Revision comparison data –

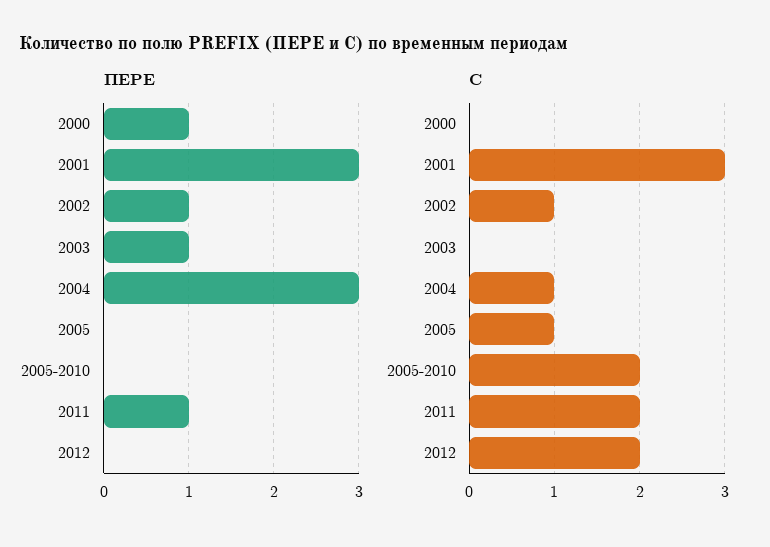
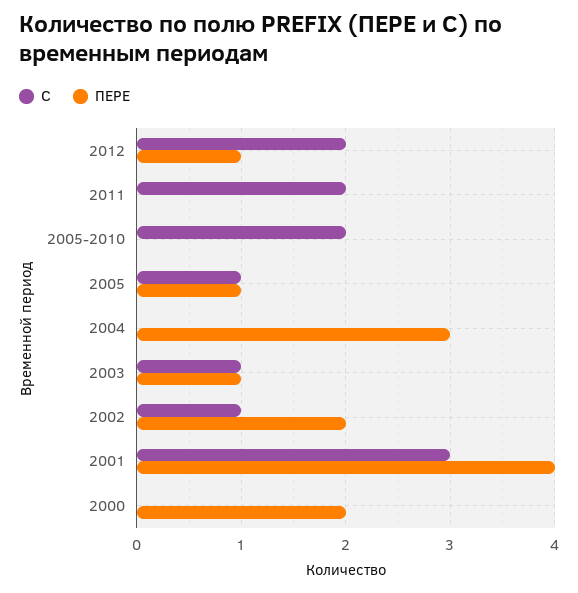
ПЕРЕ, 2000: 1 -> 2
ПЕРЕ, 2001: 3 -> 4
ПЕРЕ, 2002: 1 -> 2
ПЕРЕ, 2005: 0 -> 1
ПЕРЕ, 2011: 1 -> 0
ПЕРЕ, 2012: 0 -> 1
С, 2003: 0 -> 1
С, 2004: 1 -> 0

About this exercise –
Please retype every record above exactly, leaving out the pictures.

Task output –
ПЕРЕ, 2000: 1 -> 2
ПЕРЕ, 2001: 3 -> 4
ПЕРЕ, 2002: 1 -> 2
ПЕРЕ, 2005: 0 -> 1
ПЕРЕ, 2011: 1 -> 0
ПЕРЕ, 2012: 0 -> 1
С, 2003: 0 -> 1
С, 2004: 1 -> 0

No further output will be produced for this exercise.